When an AI coding agent reads and writes across thousands of API calls in a single session, it accumulates a record of all the context it has already processed. Without optimization, the system spends compute re-processing that context on every new call. NVIDIA's new open-source inference software, Dynamo, claims to solve this with a distributed routing layer that keeps the right context on the right GPU at the right time.
The problem: the metric NVIDIA uses to demonstrate the severity of this problem is a 97.2 percent cache hit rate that was measured on managed API infrastructure running Anthropic's Claude, according to the company's technical documentation. That is the one environment where the problem is already solved. OpenAI and Anthropic already handle KV cache optimization transparently for their customers. NVIDIA's own numbers, by their own disclosure, were collected in the place where the pain is least acute.
The 7x Blackwell inference performance claim comes from a SemiAnalysis and InferenceX benchmark, not independent production measurement. NVIDIA does not claim otherwise. The production evidence it does offer, Stripe merging 1,300 pull requests per week, Ramp attributing 30 percent of merged code to AI agents, and Spotify generating more than 650 agent pull requests per month, traces to company engineering posts published between November and January. These are real numbers from real deployments. They are also self-reported by companies citing themselves, and the oldest is five months stale.

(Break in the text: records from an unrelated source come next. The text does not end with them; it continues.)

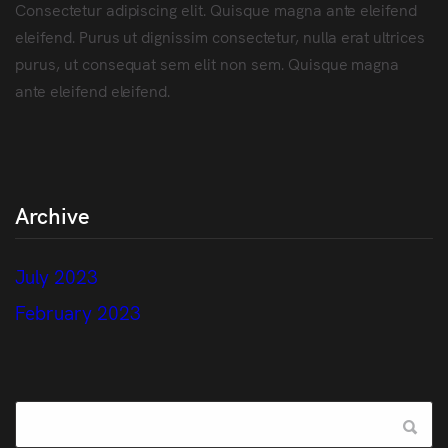
Consectetur adipiscing elit. Quisque magna ante eleifend
eleifend. Purus ut dignissim consectetur, nulla erat ultrices
purus, ut consequat sem elit non sem. Quisque magna
ante eleifend eleifend.
Archive
July 2023
February 2023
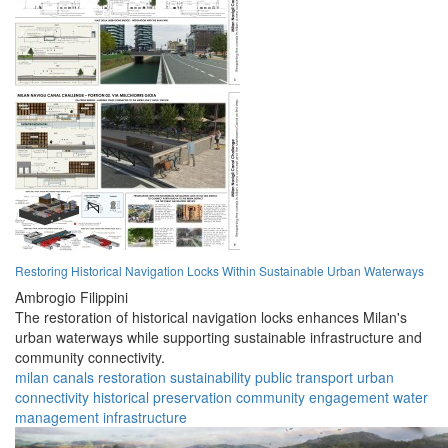
Restoring Historical Navigation Locks Within Sustainable Urban Waterways
Ambrogio Filippini
The restoration of historical navigation locks enhances Milan's
urban waterways while supporting sustainable infrastructure and
community connectivity.
milan
canals
restoration
sustainability
public transport
urban
connectivity
historical preservation
community engagement
water
management
infrastructure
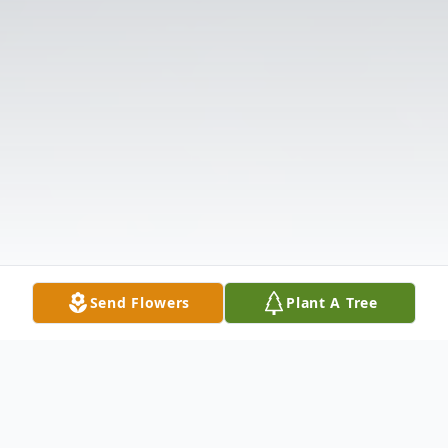
Send Flowers
Plant A Tree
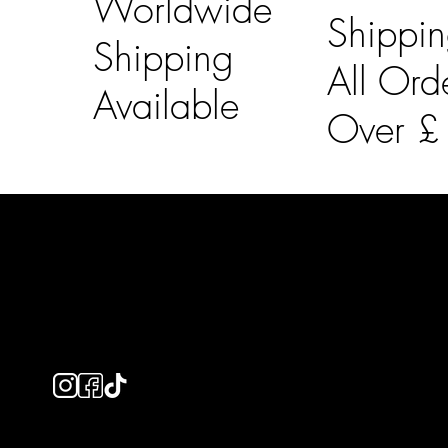
Worldwide
Shippi
Shipping
All Ord
Available
Over 
LAINES LONDON
Usefu
Keep up to date with our social media, click the links
Bespoke Orde
below to follow.
Shipping Info
Returns Info
E-Gift card
Privacy Policy
Ethical Policy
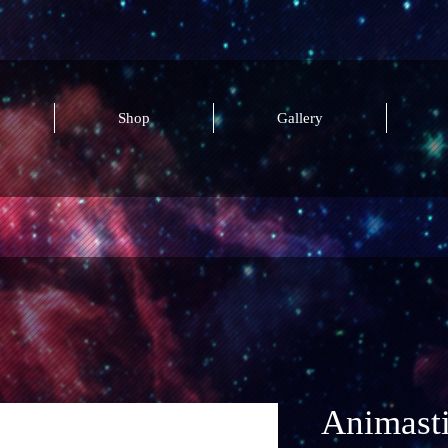
Shop
Gallery
Animast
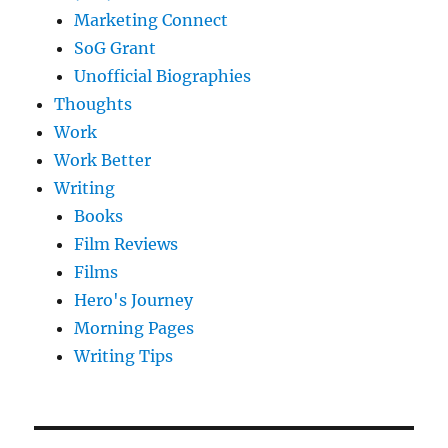
Marketing Connect
SoG Grant
Unofficial Biographies
Thoughts
Work
Work Better
Writing
Books
Film Reviews
Films
Hero's Journey
Morning Pages
Writing Tips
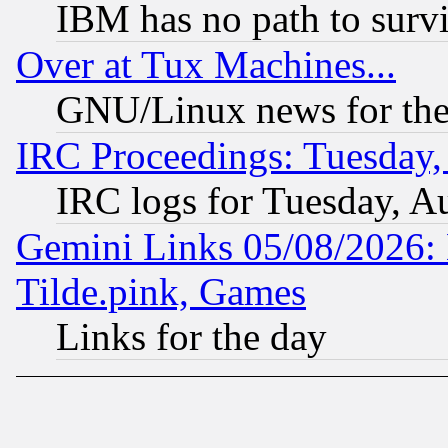
IBM has no path to surv
Over at Tux Machines...
GNU/Linux news for the
IRC Proceedings: Tuesday,
IRC logs for Tuesday, A
Gemini Links 05/08/2026: 
Tilde.pink, Games
Links for the day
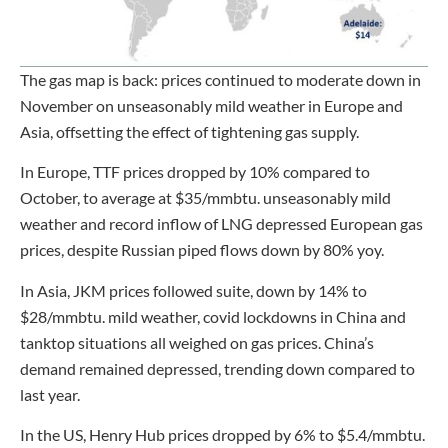
The gas map is back: prices continued to moderate down in
November on unseasonably mild weather in Europe and
Asia, offsetting the effect of tightening gas supply.
In Europe, TTF prices dropped by 10% compared to
October, to average at $35/mmbtu. unseasonably mild
weather and record inflow of LNG depressed European gas
prices, despite Russian piped flows down by 80% yoy.
In Asia, JKM prices followed suite, down by 14% to
$28/mmbtu. mild weather, covid lockdowns in China and
tanktop situations all weighed on gas prices. China’s
demand remained depressed, trending down compared to
last year.
In the US, Henry Hub prices dropped by 6% to $5.4/mmbtu.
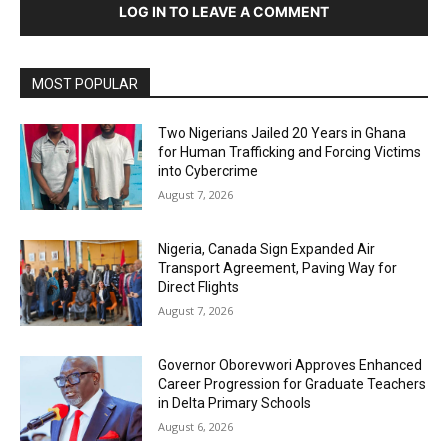
LOG IN TO LEAVE A COMMENT
MOST POPULAR
Two Nigerians Jailed 20 Years in Ghana
for Human Trafficking and Forcing Victims
into Cybercrime
August 7, 2026
Nigeria, Canada Sign Expanded Air
Transport Agreement, Paving Way for
Direct Flights
August 7, 2026
Governor Oborevwori Approves Enhanced
Career Progression for Graduate Teachers
in Delta Primary Schools
August 6, 2026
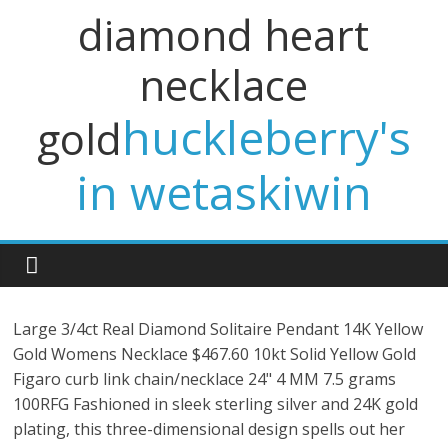
diamond heart
necklace
huckleberry's
gold
in wetaskiwin
Large 3/4ct Real Diamond Solitaire Pendant 14K Yellow
Gold Womens Necklace $467.60 10kt Solid Yellow Gold
Figaro curb link chain/necklace 24" 4 MM 7.5 grams
100RFG Fashioned in sleek sterling silver and 24K gold
plating, this three-dimensional design spells out her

What NVIDIA has announced is a coherent architectural argument. Agentic inference differs structurally from batch inference: sessions run for hours, accumulate context across thousands of API calls, and generate irregular read-write patterns that stress cache infrastructure in ways batch workloads do not. Dynamo handles request routing across a distributed GPU environment, deciding which GPU handles which task, how results aggregate, and how the system recovers when a session spans multiple machines. The company calls it the distributed operating system of AI factories. The list of integrations and adopters is long: AWS, Microsoft Azure, Google Cloud, Oracle Cloud Infrastructure, CoreWeave, Cursor, Perplexity, ByteDance, PayPal, and Pinterest have adopted or integrated Dynamo, along with inference frameworks SGLang, vLLM, TensorRT-LLM, LangChain, llm-d, and LMCache, according to NVIDIA's newsroom announcement.
Whether that architectural argument translates to production efficiency at scale is the open question. The adoption list is long. The production proof, which adopters are running Dynamo at scale versus evaluating it, is not in the announcement. Dynamo is open source and available now.